We have so many developments that will change the "face" of the City as we know it, some are just lost in the background.
For example, in any city it would be enough to get one major arena or stadium under construction. But no, New York has to get two major stadiums under construction, and two new arenas to follow soon (that doesn't include what's going on in Jersey). In any city, the redevelopment of the WTC would be a project of epic proportions. But already we're looking at a project of similar scale (and likely height) at the MSG/Penn Station site. Speaking of Penn Station, not only will the city get a new train hall in the Farley building, but there'll be a renovated and opened up main hall accross the street, giving us Moynihan east and west.
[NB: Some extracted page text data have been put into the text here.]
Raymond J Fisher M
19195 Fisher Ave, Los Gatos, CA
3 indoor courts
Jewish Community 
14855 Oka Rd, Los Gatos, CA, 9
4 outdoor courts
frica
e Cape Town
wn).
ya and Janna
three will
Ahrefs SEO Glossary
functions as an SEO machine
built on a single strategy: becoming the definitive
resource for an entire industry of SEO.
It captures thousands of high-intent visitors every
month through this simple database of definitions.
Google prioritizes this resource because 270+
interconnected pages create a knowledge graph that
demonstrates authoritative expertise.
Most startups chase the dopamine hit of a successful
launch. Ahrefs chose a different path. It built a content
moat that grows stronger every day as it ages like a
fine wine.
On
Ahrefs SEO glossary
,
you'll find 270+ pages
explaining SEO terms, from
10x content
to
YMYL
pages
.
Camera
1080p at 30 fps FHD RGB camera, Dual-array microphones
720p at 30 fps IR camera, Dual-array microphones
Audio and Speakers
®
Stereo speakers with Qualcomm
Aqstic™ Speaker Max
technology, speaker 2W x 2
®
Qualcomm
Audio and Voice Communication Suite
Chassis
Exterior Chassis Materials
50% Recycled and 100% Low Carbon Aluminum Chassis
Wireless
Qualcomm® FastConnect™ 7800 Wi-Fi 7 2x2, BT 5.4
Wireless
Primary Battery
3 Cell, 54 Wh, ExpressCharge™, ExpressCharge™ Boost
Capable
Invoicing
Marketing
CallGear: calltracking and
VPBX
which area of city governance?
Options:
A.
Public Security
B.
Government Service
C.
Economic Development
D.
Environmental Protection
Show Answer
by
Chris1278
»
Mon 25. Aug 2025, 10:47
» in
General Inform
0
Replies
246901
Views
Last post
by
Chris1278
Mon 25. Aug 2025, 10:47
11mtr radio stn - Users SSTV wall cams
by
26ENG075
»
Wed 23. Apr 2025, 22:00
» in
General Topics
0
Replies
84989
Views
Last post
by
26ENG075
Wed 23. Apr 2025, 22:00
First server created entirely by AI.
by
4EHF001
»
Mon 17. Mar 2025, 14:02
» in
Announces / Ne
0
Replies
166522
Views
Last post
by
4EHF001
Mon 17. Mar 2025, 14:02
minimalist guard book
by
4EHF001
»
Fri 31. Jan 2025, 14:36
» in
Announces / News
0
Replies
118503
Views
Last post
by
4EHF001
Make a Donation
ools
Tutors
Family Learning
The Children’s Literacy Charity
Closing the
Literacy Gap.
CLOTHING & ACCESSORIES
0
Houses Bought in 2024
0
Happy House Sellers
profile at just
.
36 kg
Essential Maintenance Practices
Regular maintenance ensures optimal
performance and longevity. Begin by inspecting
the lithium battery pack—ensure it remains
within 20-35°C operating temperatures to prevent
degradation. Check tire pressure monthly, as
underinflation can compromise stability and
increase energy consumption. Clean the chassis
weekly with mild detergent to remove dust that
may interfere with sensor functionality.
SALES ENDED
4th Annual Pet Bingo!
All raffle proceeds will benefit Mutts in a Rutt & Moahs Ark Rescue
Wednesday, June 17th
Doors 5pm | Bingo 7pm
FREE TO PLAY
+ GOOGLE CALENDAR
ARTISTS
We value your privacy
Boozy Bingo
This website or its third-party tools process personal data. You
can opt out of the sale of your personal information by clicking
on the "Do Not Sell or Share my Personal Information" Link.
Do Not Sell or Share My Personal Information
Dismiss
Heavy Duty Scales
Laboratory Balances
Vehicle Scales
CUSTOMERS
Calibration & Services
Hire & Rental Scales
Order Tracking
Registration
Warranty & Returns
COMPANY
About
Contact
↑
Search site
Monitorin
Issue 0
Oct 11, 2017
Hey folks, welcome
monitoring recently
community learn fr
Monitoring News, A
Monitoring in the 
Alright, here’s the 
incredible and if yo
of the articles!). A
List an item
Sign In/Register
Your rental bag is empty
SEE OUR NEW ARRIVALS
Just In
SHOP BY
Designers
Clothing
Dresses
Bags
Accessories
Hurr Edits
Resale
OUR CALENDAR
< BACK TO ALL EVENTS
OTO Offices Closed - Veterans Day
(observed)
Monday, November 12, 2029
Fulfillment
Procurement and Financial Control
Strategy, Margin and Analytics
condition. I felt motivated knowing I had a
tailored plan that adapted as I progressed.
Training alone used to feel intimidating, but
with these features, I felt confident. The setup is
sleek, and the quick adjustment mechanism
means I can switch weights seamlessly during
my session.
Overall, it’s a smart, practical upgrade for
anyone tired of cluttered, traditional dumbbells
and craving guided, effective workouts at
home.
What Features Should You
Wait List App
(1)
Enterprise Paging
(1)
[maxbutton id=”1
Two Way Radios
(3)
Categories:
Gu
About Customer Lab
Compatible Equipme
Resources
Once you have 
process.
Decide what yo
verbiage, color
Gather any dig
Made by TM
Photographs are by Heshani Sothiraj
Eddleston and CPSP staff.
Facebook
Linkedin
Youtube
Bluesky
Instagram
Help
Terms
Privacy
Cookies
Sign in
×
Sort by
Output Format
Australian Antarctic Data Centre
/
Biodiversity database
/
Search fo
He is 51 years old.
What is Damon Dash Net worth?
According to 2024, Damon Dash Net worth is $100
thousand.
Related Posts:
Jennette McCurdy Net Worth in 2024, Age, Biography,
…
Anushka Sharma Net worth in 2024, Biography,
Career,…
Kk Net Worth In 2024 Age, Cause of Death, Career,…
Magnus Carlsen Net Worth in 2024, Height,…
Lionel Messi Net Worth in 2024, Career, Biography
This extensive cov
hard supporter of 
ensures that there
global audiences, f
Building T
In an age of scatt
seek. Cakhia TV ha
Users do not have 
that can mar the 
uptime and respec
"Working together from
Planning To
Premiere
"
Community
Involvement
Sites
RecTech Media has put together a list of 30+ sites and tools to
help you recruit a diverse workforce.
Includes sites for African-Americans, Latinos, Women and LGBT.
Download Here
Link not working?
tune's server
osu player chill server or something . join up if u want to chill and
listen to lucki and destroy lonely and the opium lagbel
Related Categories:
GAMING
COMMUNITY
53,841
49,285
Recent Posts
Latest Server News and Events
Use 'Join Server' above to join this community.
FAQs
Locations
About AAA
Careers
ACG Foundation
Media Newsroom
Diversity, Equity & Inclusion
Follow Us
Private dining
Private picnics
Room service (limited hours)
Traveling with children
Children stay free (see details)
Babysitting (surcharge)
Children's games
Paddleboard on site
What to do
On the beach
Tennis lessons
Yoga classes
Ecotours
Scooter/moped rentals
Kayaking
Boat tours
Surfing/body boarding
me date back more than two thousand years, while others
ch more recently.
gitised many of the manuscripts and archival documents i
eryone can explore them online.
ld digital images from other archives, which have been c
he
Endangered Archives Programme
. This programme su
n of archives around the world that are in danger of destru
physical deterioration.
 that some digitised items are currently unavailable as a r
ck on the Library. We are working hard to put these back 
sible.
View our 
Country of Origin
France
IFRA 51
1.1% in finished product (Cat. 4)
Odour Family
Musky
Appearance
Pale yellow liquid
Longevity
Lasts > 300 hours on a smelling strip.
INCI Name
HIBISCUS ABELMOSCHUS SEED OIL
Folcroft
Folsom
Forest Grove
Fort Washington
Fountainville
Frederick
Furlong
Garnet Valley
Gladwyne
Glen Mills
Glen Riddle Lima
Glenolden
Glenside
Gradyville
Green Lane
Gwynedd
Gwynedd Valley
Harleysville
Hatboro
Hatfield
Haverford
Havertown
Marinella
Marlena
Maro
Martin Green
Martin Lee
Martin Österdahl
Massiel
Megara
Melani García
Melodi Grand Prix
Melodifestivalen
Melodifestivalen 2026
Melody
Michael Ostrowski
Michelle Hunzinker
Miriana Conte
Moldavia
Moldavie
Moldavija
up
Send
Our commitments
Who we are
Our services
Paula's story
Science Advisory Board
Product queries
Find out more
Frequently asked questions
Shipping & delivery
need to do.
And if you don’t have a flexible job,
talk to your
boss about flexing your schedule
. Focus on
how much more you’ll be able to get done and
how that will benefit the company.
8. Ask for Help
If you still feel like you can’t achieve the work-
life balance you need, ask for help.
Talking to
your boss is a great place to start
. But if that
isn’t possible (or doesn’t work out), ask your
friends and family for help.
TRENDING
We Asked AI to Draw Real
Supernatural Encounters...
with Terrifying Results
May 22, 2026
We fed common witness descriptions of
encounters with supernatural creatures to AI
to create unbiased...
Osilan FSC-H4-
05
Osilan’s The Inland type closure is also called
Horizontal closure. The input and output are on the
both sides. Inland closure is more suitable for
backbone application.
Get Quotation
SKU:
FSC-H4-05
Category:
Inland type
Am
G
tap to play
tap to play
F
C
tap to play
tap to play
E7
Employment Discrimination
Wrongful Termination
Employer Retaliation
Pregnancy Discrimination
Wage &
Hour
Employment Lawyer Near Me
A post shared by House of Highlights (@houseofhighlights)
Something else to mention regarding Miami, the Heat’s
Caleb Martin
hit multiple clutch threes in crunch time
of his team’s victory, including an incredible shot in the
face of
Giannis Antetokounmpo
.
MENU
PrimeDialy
As an added bonus, we get Calatrava's beautifully designed PATH terminal Downtown (and they're throwing in the Fulton St transit center just for kicks). Real subway expansion hasn't been seen in decades, but the 2nd Ave line and extension of the 7 are underway. LIRR commuters will finally have direct access to the Eastside, via Grand Central. Museums are expanding or building new homes. Even the city's waterfronts are being opened up with new parks and esplanades, giving New Yorkers and visitors alike access to one of the world's greatest waterfronts (NY has more of it than any other city). Coney Island may be returning to its glory days. There are major housing developments planned or under construction. The desolate far West Side of Manhattan is coming to life. There are even signs of life for Far Rockaway.
The New York of this century is being born right before our eyes. Too many people want to keep us in the last century, but its inevitable that change must come.
It's crazy right???? The amount of projects (in the works) are going to definitely transform the city. It really is exciting. Most people probably don't see it as such when compared to lets say, Dubai. But we are not Dubai. We are an ESTABLISHED city. You can't compare the country, the economy, the work force, the cost..... It's easy to make something out of nothing. It becomes a lot harder to try to do the same in the middle of an established neighborhood. Even though I hate the fact that some of the towers in the atlantic yards project have been watered down, it's still better than what's there now. This project will be a stepping stone for something else down the line. I think people are really wanting "large" projects that will shape more than just a neighborhood; like a rail connection to staten island, or a newly built sunnyside yard "city," or an underground highway, etc. We can only wait for the next wave of "mega projects."